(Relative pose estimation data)
________
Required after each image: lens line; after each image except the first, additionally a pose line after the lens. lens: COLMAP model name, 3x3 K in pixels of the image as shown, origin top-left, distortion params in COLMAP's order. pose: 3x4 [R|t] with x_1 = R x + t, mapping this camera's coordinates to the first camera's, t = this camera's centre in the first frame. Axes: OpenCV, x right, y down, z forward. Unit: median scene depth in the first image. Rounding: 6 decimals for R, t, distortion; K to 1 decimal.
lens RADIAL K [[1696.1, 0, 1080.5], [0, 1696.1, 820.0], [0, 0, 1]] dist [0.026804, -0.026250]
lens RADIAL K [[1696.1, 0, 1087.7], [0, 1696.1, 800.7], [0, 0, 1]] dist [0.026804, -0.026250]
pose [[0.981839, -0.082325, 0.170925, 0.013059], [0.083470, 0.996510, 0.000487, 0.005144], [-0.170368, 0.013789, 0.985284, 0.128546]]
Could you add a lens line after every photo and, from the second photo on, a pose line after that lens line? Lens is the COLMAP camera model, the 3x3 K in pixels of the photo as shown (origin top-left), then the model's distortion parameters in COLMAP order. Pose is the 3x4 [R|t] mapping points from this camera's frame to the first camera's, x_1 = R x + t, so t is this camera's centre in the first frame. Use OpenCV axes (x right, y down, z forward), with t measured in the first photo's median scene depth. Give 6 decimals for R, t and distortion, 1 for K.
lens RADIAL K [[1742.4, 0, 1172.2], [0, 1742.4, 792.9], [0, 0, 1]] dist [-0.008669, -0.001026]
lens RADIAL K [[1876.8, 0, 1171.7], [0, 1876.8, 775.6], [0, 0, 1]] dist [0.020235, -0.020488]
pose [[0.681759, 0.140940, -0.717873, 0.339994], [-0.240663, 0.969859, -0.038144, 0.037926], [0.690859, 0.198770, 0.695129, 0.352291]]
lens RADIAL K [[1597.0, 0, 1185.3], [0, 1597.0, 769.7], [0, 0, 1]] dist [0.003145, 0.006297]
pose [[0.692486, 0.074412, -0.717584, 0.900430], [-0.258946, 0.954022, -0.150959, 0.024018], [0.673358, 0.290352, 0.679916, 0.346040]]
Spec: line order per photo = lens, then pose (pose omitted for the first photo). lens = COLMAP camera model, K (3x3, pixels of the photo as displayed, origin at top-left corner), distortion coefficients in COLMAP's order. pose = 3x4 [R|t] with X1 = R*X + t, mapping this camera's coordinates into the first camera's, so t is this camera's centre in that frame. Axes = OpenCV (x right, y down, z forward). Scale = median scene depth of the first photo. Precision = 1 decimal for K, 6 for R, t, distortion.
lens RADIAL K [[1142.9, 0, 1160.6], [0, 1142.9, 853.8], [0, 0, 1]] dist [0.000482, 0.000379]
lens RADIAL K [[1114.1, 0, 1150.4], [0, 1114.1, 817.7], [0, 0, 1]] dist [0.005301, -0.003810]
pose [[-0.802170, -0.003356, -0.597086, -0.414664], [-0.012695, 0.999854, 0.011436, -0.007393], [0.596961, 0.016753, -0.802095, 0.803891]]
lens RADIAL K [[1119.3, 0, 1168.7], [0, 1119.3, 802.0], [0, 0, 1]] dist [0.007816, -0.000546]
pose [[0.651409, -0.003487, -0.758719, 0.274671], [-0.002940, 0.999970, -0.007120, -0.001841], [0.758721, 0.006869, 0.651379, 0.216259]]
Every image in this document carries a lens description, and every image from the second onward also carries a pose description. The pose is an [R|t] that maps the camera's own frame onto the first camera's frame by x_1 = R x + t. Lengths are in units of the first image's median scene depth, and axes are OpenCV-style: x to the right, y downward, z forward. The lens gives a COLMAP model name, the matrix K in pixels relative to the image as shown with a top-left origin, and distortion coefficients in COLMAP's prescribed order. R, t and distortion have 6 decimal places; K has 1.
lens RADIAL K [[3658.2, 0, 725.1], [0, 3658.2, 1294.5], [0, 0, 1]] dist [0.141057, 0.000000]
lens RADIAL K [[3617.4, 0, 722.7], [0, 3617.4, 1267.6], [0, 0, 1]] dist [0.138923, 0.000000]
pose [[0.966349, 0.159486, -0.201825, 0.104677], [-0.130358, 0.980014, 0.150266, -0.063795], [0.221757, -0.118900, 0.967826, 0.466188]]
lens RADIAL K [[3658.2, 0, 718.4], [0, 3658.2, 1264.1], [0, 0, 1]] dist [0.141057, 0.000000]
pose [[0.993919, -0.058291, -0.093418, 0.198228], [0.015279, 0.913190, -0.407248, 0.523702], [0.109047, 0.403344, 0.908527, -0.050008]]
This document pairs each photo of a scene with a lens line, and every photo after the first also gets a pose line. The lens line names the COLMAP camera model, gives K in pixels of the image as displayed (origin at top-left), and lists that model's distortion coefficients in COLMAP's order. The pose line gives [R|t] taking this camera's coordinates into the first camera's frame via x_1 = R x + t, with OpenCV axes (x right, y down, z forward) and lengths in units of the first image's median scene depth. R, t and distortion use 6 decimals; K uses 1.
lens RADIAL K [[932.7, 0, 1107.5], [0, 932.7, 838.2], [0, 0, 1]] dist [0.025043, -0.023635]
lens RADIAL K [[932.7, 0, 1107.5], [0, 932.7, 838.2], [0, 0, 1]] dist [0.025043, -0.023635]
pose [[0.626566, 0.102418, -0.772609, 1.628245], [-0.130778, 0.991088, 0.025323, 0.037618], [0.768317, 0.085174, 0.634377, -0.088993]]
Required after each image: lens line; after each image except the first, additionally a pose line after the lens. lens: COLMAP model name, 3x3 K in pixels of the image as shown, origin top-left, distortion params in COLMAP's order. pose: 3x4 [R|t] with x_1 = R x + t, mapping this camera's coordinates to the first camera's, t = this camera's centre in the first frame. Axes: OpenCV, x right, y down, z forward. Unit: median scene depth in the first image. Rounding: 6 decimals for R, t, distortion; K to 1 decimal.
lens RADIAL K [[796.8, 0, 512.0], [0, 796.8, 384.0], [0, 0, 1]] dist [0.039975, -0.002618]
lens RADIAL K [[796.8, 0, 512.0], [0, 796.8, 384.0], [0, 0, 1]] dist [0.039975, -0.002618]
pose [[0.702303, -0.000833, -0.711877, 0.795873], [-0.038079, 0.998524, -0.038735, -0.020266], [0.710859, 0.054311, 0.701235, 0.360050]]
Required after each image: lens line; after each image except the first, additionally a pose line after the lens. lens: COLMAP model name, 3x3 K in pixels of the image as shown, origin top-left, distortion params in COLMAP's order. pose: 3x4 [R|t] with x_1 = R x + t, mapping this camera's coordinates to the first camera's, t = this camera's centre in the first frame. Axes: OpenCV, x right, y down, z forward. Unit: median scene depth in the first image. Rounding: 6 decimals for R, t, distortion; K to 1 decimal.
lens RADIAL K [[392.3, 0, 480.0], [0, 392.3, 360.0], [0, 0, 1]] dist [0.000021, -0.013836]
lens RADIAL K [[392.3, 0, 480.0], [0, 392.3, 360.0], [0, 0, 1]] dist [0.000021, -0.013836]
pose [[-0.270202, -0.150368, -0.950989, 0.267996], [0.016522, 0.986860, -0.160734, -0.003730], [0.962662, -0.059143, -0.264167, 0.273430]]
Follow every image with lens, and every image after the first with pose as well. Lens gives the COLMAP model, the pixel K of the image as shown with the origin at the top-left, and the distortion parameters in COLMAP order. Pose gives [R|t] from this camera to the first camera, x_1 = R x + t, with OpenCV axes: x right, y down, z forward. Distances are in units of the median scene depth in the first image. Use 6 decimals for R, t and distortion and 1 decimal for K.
________
(TASK): Copy out each entry once more, character for character.

(RESULT FOR THIS TASK):
Required after each image: lens line; after each image except the first, additionally a pose line after the lens. lens: COLMAP model name, 3x3 K in pixels of the image as shown, origin top-left, distortion params in COLMAP's order. pose: 3x4 [R|t] with x_1 = R x + t, mapping this camera's coordinates to the first camera's, t = this camera's centre in the first frame. Axes: OpenCV, x right, y down, z forward. Unit: median scene depth in the first image. Rounding: 6 decimals for R, t, distortion; K to 1 decimal.
lens RADIAL K [[1696.1, 0, 1080.5], [0, 1696.1, 820.0], [0, 0, 1]] dist [0.026804, -0.026250]
lens RADIAL K [[1696.1, 0, 1087.7], [0, 1696.1, 800.7], [0, 0, 1]] dist [0.026804, -0.026250]
pose [[0.981839, -0.082325, 0.170925, 0.013059], [0.083470, 0.996510, 0.000487, 0.005144], [-0.170368, 0.013789, 0.985284, 0.128546]]
Could you add a lens line after every photo and, from the second photo on, a pose line after that lens line? Lens is the COLMAP camera model, the 3x3 K in pixels of the photo as shown (origin top-left), then the model's distortion parameters in COLMAP order. Pose is the 3x4 [R|t] mapping points from this camera's frame to the first camera's, x_1 = R x + t, so t is this camera's centre in the first frame. Use OpenCV axes (x right, y down, z forward), with t measured in the first photo's median scene depth. Give 6 decimals for R, t and distortion, 1 for K.
lens RADIAL K [[1742.4, 0, 1172.2], [0, 1742.4, 792.9], [0, 0, 1]] dist [-0.008669, -0.001026]
lens RADIAL K [[1876.8, 0, 1171.7], [0, 1876.8, 775.6], [0, 0, 1]] dist [0.020235, -0.020488]
pose [[0.681759, 0.140940, -0.717873, 0.339994], [-0.240663, 0.969859, -0.038144, 0.037926], [0.690859, 0.198770, 0.695129, 0.352291]]
lens RADIAL K [[1597.0, 0, 1185.3], [0, 1597.0, 769.7], [0, 0, 1]] dist [0.003145, 0.006297]
pose [[0.692486, 0.074412, -0.717584, 0.900430], [-0.258946, 0.954022, -0.150959, 0.024018], [0.673358, 0.290352, 0.679916, 0.346040]]
Spec: line order per photo = lens, then pose (pose omitted for the first photo). lens = COLMAP camera model, K (3x3, pixels of the photo as displayed, origin at top-left corner), distortion coefficients in COLMAP's order. pose = 3x4 [R|t] with X1 = R*X + t, mapping this camera's coordinates into the first camera's, so t is this camera's centre in that frame. Axes = OpenCV (x right, y down, z forward). Scale = median scene depth of the first photo. Precision = 1 decimal for K, 6 for R, t, distortion.
lens RADIAL K [[1142.9, 0, 1160.6], [0, 1142.9, 853.8], [0, 0, 1]] dist [0.000482, 0.000379]
lens RADIAL K [[1114.1, 0, 1150.4], [0, 1114.1, 817.7], [0, 0, 1]] dist [0.005301, -0.003810]
pose [[-0.802170, -0.003356, -0.597086, -0.414664], [-0.012695, 0.999854, 0.011436, -0.007393], [0.596961, 0.016753, -0.802095, 0.803891]]
lens RADIAL K [[1119.3, 0, 1168.7], [0, 1119.3, 802.0], [0, 0, 1]] dist [0.007816, -0.000546]
pose [[0.651409, -0.003487, -0.758719, 0.274671], [-0.002940, 0.999970, -0.007120, -0.001841], [0.758721, 0.006869, 0.651379, 0.216259]]
Every image in this document carries a lens description, and every image from the second onward also carries a pose description. The pose is an [R|t] that maps the camera's own frame onto the first camera's frame by x_1 = R x + t. Lengths are in units of the first image's median scene depth, and axes are OpenCV-style: x to the right, y downward, z forward. The lens gives a COLMAP model name, the matrix K in pixels relative to the image as shown with a top-left origin, and distortion coefficients in COLMAP's prescribed order. R, t and distortion have 6 decimal places; K has 1.
lens RADIAL K [[3658.2, 0, 725.1], [0, 3658.2, 1294.5], [0, 0, 1]] dist [0.141057, 0.000000]
lens RADIAL K [[3617.4, 0, 722.7], [0, 3617.4, 1267.6], [0, 0, 1]] dist [0.138923, 0.000000]
pose [[0.966349, 0.159486, -0.201825, 0.104677], [-0.130358, 0.980014, 0.150266, -0.063795], [0.221757, -0.118900, 0.967826, 0.466188]]
lens RADIAL K [[3658.2, 0, 718.4], [0, 3658.2, 1264.1], [0, 0, 1]] dist [0.141057, 0.000000]
pose [[0.993919, -0.058291, -0.093418, 0.198228], [0.015279, 0.913190, -0.407248, 0.523702], [0.109047, 0.403344, 0.908527, -0.050008]]
This document pairs each photo of a scene with a lens line, and every photo after the first also gets a pose line. The lens line names the COLMAP camera model, gives K in pixels of the image as displayed (origin at top-left), and lists that model's distortion coefficients in COLMAP's order. The pose line gives [R|t] taking this camera's coordinates into the first camera's frame via x_1 = R x + t, with OpenCV axes (x right, y down, z forward) and lengths in units of the first image's median scene depth. R, t and distortion use 6 decimals; K uses 1.
lens RADIAL K [[932.7, 0, 1107.5], [0, 932.7, 838.2], [0, 0, 1]] dist [0.025043, -0.023635]
lens RADIAL K [[932.7, 0, 1107.5], [0, 932.7, 838.2], [0, 0, 1]] dist [0.025043, -0.023635]
pose [[0.626566, 0.102418, -0.772609, 1.628245], [-0.130778, 0.991088, 0.025323, 0.037618], [0.768317, 0.085174, 0.634377, -0.088993]]
Required after each image: lens line; after each image except the first, additionally a pose line after the lens. lens: COLMAP model name, 3x3 K in pixels of the image as shown, origin top-left, distortion params in COLMAP's order. pose: 3x4 [R|t] with x_1 = R x + t, mapping this camera's coordinates to the first camera's, t = this camera's centre in the first frame. Axes: OpenCV, x right, y down, z forward. Unit: median scene depth in the first image. Rounding: 6 decimals for R, t, distortion; K to 1 decimal.
lens RADIAL K [[796.8, 0, 512.0], [0, 796.8, 384.0], [0, 0, 1]] dist [0.039975, -0.002618]
lens RADIAL K [[796.8, 0, 512.0], [0, 796.8, 384.0], [0, 0, 1]] dist [0.039975, -0.002618]
pose [[0.702303, -0.000833, -0.711877, 0.795873], [-0.038079, 0.998524, -0.038735, -0.020266], [0.710859, 0.054311, 0.701235, 0.360050]]
Required after each image: lens line; after each image except the first, additionally a pose line after the lens. lens: COLMAP model name, 3x3 K in pixels of the image as shown, origin top-left, distortion params in COLMAP's order. pose: 3x4 [R|t] with x_1 = R x + t, mapping this camera's coordinates to the first camera's, t = this camera's centre in the first frame. Axes: OpenCV, x right, y down, z forward. Unit: median scene depth in the first image. Rounding: 6 decimals for R, t, distortion; K to 1 decimal.
lens RADIAL K [[392.3, 0, 480.0], [0, 392.3, 360.0], [0, 0, 1]] dist [0.000021, -0.013836]
lens RADIAL K [[392.3, 0, 480.0], [0, 392.3, 360.0], [0, 0, 1]] dist [0.000021, -0.013836]
pose [[-0.270202, -0.150368, -0.950989, 0.267996], [0.016522, 0.986860, -0.160734, -0.003730], [0.962662, -0.059143, -0.264167, 0.273430]]
Follow every image with lens, and every image after the first with pose as well. Lens gives the COLMAP model, the pixel K of the image as shown with the origin at the top-left, and the distortion parameters in COLMAP order. Pose gives [R|t] from this camera to the first camera, x_1 = R x + t, with OpenCV axes: x right, y down, z forward. Distances are in units of the median scene depth in the first image. Use 6 decimals for R, t and distortion and 1 decimal for K.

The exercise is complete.